Lebih lanjut, Abdul menekankan pentingnya sinergi dan kolaborasi, baik secara internal maupun eksternal, dengan seluruh pemangku kepentingan sebagai bagian dari upaya mendorong perubahan dan penguatan institusi peradilan.
“Sinergi dan kolaborasi, baik internal maupun eksternal dengan para pemangku kepentingan, akan kami maksimalkan untuk mendorong perubahan, memperkuat kemandirian, serta mewujudkan lembaga peradilan yang lebih baik dan bermutu. Itu yang paling penting dan menjadi target utama kami,” jelasnya.
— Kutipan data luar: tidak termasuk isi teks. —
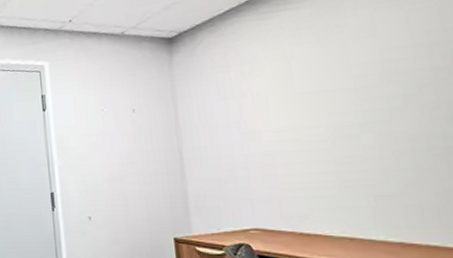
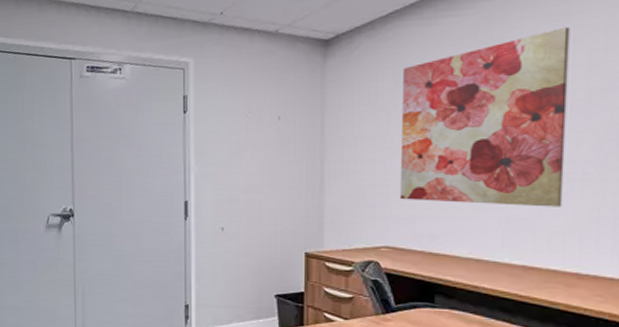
wall art: none [247,11,430,183] -> present [399,26,570,207]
Abdul Chair Ramadhan juga menjelaskan bahwa sejak proses seleksi hingga pelantikan, seluruh anggota KY telah sepakat untuk bekerja berdasarkan kewenangan konstitusional dan peraturan perundang-undangan yang berlaku. Dalam menjalankan tugasnya, fungsi pelaporan terhadap dugaan pelanggaran kode etik dan pedoman perilaku hakim tetap menjadi perhatian utama.
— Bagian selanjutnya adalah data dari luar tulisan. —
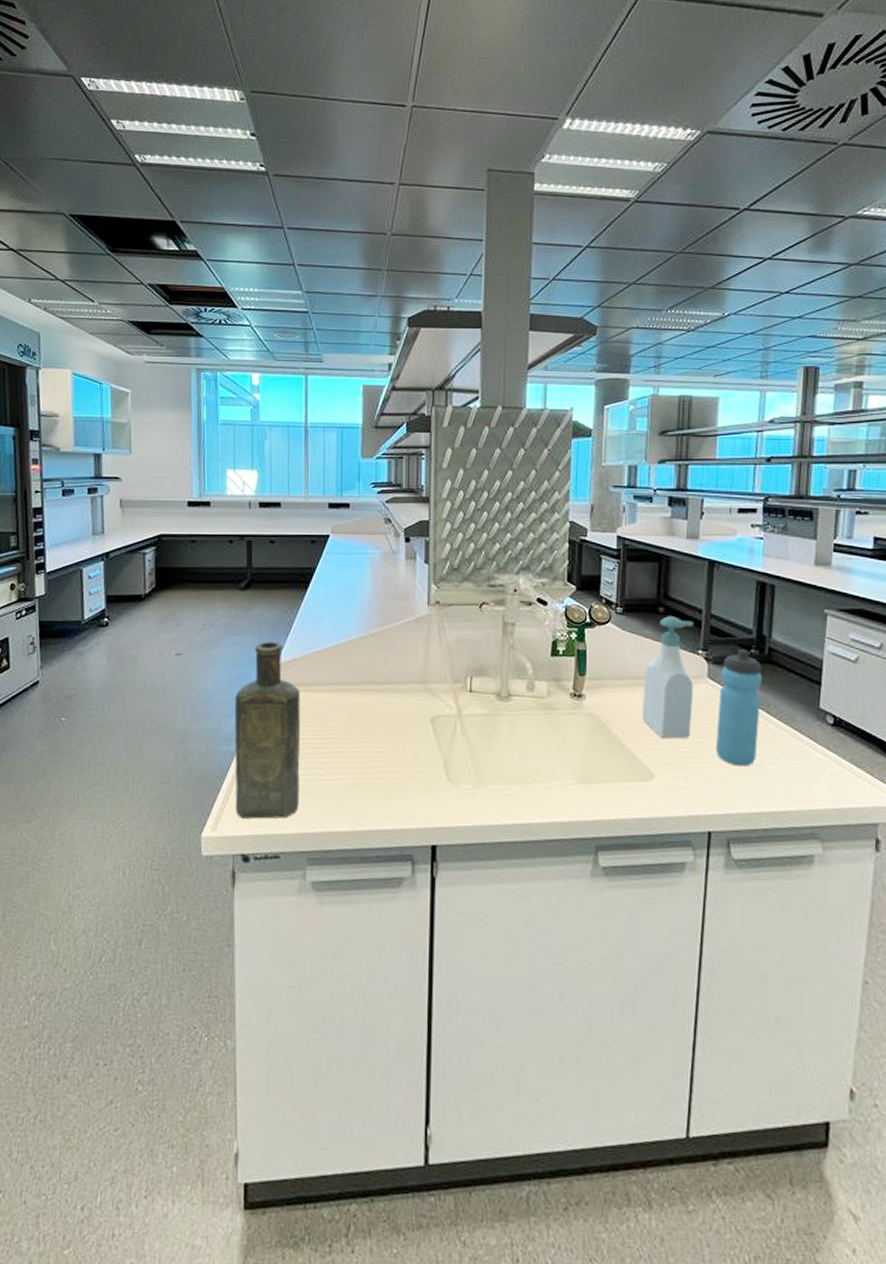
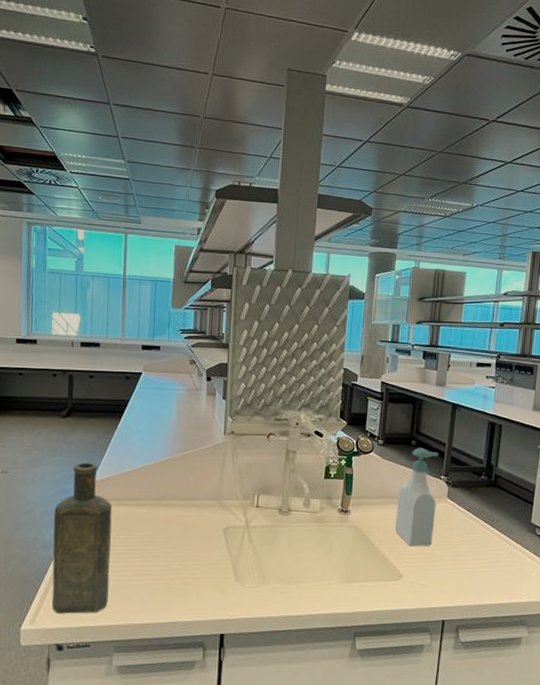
water bottle: present [715,649,763,767] -> none [450,476,489,569]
“Pelaporan tentu menjadi perhatian, selain juga fungsi advokasi. Namun pelaporan itu harus diimbangi dengan proses investigasi dan klarifikasi yang objektif. Semua itu merupakan bagian dari fungsi KY dalam menjaga marwah peradilan,” ujarnya.
Terkait independensi KY, Abdul menegaskan tidak terdapat arahan khusus dari Presiden dalam menjalankan tugas kelembagaan. Ia menekankan bahwa kemandirian KY telah dijamin secara tegas dalam undang-undang.
“Tidak ada arahan dari Presiden. Kami independen dan harus bekerja sesuai dengan kemandirian tersebut, yang dijamin oleh undang-undang,” tegasnya.
Ia menambahkan, hingga saat ini belum terdapat target khusus yang ditetapkan karena seluruh kebijakan dan langkah strategis KY akan diputuskan secara kolektif dan kolegial oleh tujuh anggota. Menurutnya, periode kepemimpinan ini menjadi momentum penting untuk melakukan penyeimbangan, penyegaran, serta penguatan kelembagaan peradilan ke depan.
Sementara itu, Anggota KY Andi Muhammad Asrun menegaskan bahwa integritas moral merupakan fondasi utama dalam upaya pengawasan peradilan. Ia menilai, kondisi peradilan yang bersih dan berwibawa harus dimulai dari para hakim pengawas.
“Untuk mewujudkan peradilan yang bersih, sikap bersih itu harus dimulai dari hakim pengawasnya. Jika hakim pengawas tidak bersih, maka sulit mengharapkan kinerja peradilan yang baik. Itu komitmen kami bersama,” tegas Andi.
Ia juga menambahkan, penguatan integritas peradilan ke depan akan sejalan dengan upaya pembaruan regulasi, termasuk revisi undang-undang terkait Komisi Yudisial yang telah disiapkan sebagai bagian dari penguatan fungsi dan kewenangan KY dalam menjaga kehormatan dan keluhuran martabat hakim.